=== Document section ===
A fractured cheekbone sustained in a 0–0 draw with Juventus – the result of a clash with Manuel Locatelli – ruled him out for the final four league games and pushed his decision on the future into the late-May window. The timing now feels grimly significant.

Why Modric’s Future at Milan Is in Doubt Again

The mechanics of Modric’s contract make his personal stance uniquely decisive.

Unlike a standard club option, the one-year extension clause built into his deal can only be activated with his own approval – Milan have no unilateral right to trigger it.

That structure, unusual for a club of the Rossoneri’s scale, effectively places all authority in the player’s hands, and the club has accepted from the outset that it must wait for his call before making any meaningful midfield recruitment decisions.

Before Allegri’s dismissal, reports suggested Modric was leaning toward activating the extension, motivated by the desire to finish his career at the highest level of European football and – crucially – pursue one final Champions League campaign.
===
Your assignment => In the passage about Modric's future at Milan, whose approval is needed to activate the one-year extension clause in his contract?
=== Stored data ===
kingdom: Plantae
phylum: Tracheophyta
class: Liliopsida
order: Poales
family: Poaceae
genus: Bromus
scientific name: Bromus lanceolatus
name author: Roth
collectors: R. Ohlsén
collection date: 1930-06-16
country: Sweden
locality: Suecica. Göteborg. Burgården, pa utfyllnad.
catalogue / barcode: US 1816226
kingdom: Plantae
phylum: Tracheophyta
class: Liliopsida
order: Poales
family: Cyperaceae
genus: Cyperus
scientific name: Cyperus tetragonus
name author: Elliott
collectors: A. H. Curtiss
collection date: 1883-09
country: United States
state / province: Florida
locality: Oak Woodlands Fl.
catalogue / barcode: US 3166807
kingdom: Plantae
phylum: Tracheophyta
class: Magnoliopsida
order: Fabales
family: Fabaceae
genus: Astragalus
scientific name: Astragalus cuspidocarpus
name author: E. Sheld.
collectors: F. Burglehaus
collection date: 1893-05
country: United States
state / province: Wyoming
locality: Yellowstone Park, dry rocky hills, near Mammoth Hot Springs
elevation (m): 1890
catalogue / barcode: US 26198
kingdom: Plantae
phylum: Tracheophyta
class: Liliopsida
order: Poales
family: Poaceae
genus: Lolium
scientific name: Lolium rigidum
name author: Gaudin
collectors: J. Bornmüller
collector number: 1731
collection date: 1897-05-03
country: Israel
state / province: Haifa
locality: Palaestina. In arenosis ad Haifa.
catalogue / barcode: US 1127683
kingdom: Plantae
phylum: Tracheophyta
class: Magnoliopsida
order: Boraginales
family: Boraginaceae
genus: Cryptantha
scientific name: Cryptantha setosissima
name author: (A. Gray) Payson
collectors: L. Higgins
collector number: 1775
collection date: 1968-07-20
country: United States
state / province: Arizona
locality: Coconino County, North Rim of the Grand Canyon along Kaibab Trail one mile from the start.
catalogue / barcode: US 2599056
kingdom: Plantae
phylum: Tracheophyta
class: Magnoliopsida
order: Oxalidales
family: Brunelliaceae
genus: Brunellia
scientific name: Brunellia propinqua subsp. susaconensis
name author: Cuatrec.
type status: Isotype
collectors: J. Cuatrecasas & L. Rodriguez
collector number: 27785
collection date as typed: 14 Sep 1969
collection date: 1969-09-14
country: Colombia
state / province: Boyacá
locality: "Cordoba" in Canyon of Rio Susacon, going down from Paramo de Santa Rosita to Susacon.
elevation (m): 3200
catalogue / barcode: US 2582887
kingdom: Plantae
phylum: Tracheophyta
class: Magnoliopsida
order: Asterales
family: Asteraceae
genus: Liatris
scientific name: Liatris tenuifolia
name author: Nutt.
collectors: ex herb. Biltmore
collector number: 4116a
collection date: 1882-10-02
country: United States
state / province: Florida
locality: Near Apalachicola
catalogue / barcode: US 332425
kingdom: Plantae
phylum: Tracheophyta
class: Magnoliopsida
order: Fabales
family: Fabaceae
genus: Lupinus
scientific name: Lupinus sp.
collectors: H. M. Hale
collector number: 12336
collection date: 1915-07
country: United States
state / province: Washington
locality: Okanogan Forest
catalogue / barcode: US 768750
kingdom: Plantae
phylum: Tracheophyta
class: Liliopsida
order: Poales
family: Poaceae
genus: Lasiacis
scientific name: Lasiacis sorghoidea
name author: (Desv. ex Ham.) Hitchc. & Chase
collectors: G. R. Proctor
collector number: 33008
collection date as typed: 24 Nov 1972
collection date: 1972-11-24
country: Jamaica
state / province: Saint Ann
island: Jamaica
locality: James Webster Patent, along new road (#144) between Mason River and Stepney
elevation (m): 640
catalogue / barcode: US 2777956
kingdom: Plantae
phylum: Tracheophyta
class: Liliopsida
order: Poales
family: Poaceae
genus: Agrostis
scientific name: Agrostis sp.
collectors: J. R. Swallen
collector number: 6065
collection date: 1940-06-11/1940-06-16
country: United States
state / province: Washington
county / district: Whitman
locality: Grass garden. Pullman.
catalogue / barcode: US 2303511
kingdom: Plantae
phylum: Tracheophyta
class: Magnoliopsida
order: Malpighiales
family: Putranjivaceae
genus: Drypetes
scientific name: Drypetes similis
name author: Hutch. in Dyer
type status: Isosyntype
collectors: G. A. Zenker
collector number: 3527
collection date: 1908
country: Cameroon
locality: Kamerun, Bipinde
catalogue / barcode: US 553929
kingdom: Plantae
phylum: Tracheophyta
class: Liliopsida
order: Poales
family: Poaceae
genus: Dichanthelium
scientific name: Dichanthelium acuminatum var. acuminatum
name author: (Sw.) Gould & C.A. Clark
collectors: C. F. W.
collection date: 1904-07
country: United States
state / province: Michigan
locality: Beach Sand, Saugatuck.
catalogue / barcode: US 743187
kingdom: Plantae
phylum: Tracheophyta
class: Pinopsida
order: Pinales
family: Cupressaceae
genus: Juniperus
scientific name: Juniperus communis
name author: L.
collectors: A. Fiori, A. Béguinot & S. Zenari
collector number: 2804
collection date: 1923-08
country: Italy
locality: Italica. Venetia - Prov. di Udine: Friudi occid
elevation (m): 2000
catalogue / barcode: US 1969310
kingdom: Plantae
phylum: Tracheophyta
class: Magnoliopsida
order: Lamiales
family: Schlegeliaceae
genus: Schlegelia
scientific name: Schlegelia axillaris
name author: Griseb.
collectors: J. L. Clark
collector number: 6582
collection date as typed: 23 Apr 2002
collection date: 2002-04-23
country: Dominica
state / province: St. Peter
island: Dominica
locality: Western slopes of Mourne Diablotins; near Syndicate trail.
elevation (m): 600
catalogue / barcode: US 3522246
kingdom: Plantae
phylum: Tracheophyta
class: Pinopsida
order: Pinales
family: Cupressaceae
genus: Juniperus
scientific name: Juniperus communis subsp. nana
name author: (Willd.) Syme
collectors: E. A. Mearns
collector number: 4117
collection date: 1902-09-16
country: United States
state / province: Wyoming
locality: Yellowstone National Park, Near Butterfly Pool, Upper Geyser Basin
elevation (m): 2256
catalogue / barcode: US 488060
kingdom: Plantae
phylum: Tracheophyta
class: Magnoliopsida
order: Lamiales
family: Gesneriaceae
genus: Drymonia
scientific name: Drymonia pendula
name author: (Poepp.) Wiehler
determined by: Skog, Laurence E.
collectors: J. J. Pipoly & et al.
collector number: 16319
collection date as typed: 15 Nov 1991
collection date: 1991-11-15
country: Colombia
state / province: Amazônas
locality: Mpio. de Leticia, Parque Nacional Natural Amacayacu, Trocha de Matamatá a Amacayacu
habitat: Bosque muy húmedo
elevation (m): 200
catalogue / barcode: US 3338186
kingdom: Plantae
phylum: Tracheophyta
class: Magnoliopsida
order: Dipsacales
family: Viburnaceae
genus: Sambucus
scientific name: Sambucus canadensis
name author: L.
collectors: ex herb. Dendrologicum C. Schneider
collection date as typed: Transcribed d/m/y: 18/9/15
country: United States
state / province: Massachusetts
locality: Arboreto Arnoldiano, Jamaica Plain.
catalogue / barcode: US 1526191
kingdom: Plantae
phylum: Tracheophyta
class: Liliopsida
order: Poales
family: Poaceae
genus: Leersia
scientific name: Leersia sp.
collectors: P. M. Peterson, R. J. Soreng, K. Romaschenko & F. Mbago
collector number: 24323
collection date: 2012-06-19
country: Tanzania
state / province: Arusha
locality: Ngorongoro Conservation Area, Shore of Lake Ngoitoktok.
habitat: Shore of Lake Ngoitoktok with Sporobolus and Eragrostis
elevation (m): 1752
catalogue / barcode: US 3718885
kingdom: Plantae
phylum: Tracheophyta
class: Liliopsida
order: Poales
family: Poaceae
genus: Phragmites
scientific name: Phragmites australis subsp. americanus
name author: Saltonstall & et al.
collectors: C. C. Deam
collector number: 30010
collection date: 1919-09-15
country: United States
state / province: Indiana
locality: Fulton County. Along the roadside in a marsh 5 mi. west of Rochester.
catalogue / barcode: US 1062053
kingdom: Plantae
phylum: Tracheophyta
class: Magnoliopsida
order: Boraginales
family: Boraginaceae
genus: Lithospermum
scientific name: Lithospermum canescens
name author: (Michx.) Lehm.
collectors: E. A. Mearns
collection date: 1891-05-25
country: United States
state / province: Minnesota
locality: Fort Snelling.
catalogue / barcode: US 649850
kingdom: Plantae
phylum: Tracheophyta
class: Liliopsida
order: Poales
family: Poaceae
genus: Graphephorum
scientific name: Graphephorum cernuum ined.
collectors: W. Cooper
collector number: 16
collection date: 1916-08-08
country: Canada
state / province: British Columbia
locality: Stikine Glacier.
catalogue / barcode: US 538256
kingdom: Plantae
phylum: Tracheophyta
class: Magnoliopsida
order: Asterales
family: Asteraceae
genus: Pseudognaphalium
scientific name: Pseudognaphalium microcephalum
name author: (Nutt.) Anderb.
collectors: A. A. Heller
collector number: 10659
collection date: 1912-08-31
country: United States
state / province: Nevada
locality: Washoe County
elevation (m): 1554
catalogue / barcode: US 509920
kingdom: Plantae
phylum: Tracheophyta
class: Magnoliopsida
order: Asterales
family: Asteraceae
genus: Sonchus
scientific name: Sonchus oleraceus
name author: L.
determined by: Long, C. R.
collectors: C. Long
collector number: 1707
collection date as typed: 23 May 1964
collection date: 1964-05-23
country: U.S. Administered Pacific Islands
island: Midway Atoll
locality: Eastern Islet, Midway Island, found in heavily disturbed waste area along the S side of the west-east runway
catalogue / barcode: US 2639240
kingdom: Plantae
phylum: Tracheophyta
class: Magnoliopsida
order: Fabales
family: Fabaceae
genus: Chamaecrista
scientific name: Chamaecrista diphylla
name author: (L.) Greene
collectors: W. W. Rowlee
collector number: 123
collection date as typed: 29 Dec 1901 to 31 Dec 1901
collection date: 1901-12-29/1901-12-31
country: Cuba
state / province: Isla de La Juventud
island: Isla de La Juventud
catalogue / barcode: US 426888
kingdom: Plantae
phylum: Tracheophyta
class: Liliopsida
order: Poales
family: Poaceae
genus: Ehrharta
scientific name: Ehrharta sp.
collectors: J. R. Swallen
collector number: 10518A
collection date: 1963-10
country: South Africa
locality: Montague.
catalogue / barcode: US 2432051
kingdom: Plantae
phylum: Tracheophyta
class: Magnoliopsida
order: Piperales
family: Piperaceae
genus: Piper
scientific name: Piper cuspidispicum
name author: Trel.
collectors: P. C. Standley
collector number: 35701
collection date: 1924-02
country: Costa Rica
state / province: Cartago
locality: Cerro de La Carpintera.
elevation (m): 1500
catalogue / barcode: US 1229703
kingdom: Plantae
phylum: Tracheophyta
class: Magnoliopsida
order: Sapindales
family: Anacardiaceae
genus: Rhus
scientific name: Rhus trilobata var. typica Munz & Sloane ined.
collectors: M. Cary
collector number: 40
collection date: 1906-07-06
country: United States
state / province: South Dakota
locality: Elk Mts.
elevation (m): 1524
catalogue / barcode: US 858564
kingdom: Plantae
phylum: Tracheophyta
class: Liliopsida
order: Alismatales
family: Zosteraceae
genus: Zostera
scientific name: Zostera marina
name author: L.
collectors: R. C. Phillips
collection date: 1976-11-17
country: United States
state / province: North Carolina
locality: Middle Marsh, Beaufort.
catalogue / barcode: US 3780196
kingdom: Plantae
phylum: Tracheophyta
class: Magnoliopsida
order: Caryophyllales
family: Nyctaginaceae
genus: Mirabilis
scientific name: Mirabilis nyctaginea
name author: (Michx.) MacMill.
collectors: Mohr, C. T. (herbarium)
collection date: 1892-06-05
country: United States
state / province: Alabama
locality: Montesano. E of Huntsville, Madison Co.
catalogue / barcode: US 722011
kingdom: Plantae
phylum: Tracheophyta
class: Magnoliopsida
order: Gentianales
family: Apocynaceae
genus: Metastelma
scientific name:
===
Response box => Modric's own approval; Milan have no unilateral right to trigger it.